Thousands of couples tied the knot in South Korea Sunday in the first mass wedding organized by the Unification Church since the death of its founder, Sun Myung Moon, in September.
Some 3,500 identically-dressed couples — many of mixed nationality who had met just days before — took part in the ceremony at the church's headquarters in Gapyeong, east of the capital Seoul, AFP reported.
Moon, a self-styled messiah and a media and business mogul, founded the church, regarded by its critics as a dangerous cult, in 1954 in Seoul. Its followers, often called Moonies by outsiders, shared their leader’s strong belief in marriage and anti-Communism.
Moon accumulated massive wealth that included large assets in the U.S. and was convicted of large-scale tax evasion in 1982. He spent 11 months behind bars. Upon his release from prison, he joined with other American churches to campaign for religious freedom. Moon died five months ago, aged 92, of complications from pneumonia. An estimated 30,000 people attended his funeral.

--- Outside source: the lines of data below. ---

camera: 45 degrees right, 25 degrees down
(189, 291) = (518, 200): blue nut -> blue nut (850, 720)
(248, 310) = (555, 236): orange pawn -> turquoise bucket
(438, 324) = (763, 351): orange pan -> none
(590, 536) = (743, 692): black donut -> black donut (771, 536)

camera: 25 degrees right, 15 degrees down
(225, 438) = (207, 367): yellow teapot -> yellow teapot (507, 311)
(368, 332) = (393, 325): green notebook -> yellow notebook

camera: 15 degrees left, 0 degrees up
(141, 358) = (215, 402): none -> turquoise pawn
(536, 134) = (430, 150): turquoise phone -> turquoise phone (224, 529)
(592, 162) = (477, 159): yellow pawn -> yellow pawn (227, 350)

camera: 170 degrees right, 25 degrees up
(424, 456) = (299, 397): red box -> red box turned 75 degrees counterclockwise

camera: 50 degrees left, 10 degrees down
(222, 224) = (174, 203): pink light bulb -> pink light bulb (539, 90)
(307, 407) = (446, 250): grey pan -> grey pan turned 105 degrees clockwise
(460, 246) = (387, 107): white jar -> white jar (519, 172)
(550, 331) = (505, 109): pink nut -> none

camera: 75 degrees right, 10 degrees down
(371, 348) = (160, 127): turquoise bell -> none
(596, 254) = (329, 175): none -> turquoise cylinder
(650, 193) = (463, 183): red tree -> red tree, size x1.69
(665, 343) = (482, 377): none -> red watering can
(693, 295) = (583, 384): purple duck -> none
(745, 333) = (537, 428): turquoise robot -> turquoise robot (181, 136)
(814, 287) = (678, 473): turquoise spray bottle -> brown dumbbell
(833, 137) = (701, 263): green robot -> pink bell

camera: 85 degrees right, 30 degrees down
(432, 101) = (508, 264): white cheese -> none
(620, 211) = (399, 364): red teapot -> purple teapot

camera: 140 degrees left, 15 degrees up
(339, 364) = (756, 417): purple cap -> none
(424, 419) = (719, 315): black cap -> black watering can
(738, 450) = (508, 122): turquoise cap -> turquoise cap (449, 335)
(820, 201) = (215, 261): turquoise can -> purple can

He often paired up people for the Church’s mass weddings. His preference for cross-cultural, international marriages, at times meant that the partners did not share a common language.
Sunday's event was presided over by Moon's 70-year-old widow Hak Ja Han, who picked partners for some 400 of the church's members a few days before at an "engagement ceremony.”
"Yeah, I was pretty nervous," attendee Jin Davidson, a 21-year-old student from the U.S., told AFP.
Davidson, whose Australian father and Japanese mother were matched by Moon, said he did not know Japanese and his Japanese bride, Kotona Shimizu, also 21, spoke “only a little English.”
“But we see it as an exciting challenge and proof of our faith," he told AFP.